*** Exercise materials ***
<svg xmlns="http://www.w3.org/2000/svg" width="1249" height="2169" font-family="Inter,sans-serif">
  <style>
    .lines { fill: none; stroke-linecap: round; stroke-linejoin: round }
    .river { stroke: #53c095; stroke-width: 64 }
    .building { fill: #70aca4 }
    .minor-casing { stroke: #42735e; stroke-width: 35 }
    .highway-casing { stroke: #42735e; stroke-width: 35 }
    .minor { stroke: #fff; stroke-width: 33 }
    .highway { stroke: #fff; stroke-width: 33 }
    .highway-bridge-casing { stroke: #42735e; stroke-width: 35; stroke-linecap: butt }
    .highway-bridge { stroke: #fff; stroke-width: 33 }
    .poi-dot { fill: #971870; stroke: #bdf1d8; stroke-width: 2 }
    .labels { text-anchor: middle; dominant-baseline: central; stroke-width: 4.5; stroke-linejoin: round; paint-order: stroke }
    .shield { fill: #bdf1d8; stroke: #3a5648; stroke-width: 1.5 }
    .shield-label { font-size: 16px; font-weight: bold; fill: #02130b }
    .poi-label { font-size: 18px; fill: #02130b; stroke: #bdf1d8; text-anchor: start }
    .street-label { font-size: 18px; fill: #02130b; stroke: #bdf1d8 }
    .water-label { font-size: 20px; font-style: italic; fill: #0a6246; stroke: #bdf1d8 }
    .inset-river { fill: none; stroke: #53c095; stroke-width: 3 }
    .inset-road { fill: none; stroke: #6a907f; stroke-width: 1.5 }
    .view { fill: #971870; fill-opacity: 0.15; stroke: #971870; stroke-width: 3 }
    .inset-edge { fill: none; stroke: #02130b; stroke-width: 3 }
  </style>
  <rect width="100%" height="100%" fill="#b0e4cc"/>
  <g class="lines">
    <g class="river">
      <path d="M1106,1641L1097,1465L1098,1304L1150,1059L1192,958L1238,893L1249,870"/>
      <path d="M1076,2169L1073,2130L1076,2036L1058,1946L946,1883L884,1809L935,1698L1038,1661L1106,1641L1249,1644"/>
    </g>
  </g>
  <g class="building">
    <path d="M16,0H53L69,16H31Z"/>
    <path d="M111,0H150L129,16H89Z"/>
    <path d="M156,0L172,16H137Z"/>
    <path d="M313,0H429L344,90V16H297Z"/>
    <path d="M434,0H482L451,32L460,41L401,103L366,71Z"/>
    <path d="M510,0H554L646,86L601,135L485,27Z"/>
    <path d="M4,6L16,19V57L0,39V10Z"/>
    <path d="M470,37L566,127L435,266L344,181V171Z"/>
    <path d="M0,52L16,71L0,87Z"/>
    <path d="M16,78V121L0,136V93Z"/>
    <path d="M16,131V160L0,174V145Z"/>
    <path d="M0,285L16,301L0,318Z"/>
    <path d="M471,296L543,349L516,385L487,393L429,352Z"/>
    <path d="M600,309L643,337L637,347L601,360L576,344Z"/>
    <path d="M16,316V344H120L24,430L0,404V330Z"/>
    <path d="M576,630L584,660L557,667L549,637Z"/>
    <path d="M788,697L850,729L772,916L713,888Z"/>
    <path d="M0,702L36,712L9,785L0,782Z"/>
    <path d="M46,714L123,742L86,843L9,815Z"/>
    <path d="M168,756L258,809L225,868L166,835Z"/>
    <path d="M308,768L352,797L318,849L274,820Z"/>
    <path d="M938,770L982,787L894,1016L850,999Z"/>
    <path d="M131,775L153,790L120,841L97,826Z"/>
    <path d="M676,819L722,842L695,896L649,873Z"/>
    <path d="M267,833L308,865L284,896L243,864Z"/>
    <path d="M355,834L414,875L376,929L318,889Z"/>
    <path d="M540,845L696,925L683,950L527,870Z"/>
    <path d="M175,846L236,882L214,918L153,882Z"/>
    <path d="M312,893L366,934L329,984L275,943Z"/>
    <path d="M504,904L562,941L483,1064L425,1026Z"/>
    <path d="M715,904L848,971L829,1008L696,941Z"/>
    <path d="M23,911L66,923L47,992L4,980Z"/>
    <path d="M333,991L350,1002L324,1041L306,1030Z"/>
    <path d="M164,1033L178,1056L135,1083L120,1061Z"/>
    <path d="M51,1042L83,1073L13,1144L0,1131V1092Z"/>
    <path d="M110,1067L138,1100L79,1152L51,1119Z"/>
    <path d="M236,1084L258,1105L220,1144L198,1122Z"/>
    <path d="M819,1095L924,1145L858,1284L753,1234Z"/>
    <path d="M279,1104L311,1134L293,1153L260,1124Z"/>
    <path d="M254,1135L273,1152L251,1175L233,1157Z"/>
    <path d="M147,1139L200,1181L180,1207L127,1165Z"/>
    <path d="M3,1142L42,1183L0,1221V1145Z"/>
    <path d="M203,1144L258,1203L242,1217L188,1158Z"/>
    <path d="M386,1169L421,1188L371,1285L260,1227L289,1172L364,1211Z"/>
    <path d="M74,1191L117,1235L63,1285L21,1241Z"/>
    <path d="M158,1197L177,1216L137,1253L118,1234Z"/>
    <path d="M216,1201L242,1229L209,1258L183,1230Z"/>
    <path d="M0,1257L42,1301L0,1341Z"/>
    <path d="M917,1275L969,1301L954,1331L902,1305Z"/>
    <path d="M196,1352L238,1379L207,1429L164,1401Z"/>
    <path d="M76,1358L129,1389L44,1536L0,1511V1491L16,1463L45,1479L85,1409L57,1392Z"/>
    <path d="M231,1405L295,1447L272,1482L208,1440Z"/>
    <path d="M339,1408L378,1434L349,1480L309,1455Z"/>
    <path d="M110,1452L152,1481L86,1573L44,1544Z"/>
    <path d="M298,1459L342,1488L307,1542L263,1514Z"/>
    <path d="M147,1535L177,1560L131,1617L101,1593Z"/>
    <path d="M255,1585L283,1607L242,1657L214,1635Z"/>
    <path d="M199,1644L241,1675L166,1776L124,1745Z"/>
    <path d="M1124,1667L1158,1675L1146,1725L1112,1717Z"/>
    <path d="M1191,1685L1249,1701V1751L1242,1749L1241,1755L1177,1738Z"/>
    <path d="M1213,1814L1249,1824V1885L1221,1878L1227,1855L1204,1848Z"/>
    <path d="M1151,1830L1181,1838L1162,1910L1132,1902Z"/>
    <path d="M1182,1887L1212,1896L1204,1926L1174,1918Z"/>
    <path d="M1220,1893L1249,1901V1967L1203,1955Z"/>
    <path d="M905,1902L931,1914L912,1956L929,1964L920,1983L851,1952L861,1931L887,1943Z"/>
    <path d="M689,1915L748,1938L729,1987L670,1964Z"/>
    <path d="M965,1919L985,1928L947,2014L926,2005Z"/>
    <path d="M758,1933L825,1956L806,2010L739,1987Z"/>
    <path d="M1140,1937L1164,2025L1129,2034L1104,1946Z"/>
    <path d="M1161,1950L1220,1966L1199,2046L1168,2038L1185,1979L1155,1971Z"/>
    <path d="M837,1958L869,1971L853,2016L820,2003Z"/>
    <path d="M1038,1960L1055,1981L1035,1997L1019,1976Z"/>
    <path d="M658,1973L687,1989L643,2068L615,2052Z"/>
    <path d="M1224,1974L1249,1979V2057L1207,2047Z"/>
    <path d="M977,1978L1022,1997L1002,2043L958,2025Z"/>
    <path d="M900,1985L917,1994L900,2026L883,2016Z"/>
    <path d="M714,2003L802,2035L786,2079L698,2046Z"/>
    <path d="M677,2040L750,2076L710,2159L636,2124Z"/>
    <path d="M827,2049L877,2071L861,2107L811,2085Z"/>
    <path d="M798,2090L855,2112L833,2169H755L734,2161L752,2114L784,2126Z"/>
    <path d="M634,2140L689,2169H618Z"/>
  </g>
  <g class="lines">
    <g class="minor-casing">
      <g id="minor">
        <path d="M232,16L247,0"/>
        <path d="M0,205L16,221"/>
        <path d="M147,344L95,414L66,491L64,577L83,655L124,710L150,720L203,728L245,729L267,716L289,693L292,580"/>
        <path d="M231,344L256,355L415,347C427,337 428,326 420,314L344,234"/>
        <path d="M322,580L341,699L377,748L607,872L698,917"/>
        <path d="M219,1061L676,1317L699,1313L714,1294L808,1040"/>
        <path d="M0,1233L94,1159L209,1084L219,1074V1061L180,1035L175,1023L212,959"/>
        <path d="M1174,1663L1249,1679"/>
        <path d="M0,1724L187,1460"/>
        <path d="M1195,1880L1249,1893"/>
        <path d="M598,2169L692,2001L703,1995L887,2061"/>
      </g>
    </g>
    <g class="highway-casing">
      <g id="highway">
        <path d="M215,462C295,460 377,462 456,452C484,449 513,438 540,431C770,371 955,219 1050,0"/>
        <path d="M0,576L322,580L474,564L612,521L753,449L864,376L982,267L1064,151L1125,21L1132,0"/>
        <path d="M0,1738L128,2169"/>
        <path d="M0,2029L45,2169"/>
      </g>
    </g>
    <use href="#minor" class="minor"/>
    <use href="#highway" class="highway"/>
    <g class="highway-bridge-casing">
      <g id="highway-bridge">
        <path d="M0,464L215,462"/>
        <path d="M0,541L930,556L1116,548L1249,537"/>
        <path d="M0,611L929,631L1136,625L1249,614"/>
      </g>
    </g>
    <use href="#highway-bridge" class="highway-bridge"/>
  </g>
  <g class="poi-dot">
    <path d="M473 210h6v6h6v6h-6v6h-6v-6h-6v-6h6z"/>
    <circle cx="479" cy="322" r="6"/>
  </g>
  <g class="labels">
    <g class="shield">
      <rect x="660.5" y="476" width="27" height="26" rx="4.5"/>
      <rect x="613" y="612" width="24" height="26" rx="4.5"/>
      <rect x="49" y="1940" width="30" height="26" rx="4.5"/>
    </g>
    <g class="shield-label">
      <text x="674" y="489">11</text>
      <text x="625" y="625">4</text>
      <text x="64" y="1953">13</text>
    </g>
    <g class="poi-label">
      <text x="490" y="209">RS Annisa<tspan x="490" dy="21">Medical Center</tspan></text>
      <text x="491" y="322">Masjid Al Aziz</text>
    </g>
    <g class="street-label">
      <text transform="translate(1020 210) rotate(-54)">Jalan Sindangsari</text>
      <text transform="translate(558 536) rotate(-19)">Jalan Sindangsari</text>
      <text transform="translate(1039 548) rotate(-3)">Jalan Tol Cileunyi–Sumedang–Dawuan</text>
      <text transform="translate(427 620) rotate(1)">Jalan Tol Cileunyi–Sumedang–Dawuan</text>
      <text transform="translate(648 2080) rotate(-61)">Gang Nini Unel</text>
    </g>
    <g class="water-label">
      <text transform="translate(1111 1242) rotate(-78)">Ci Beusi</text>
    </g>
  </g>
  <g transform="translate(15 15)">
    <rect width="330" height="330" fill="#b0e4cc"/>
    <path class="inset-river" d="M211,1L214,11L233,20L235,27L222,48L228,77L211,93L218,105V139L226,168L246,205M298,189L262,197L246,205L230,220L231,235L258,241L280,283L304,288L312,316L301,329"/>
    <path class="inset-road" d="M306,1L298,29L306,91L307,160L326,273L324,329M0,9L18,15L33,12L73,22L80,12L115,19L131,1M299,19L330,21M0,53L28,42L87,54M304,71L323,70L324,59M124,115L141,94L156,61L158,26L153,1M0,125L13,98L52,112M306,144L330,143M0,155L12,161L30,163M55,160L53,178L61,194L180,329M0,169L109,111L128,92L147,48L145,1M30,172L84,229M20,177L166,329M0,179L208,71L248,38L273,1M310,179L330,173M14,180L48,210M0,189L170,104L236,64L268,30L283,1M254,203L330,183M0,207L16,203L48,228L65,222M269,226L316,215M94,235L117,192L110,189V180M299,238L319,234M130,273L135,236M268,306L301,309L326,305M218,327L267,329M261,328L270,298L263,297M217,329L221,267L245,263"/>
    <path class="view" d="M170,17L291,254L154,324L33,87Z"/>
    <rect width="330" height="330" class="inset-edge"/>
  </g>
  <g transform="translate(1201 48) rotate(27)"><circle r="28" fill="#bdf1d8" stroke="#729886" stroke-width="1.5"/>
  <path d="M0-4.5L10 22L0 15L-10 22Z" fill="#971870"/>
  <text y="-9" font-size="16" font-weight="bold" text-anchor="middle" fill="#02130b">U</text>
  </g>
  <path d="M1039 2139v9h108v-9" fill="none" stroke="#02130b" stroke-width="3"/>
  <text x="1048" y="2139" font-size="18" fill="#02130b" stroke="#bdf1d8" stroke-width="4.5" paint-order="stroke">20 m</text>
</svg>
*** End of Exercise materials ***
## [Task]
Say only how many lines among the entries above contain the string "labels".

## [Task result]
2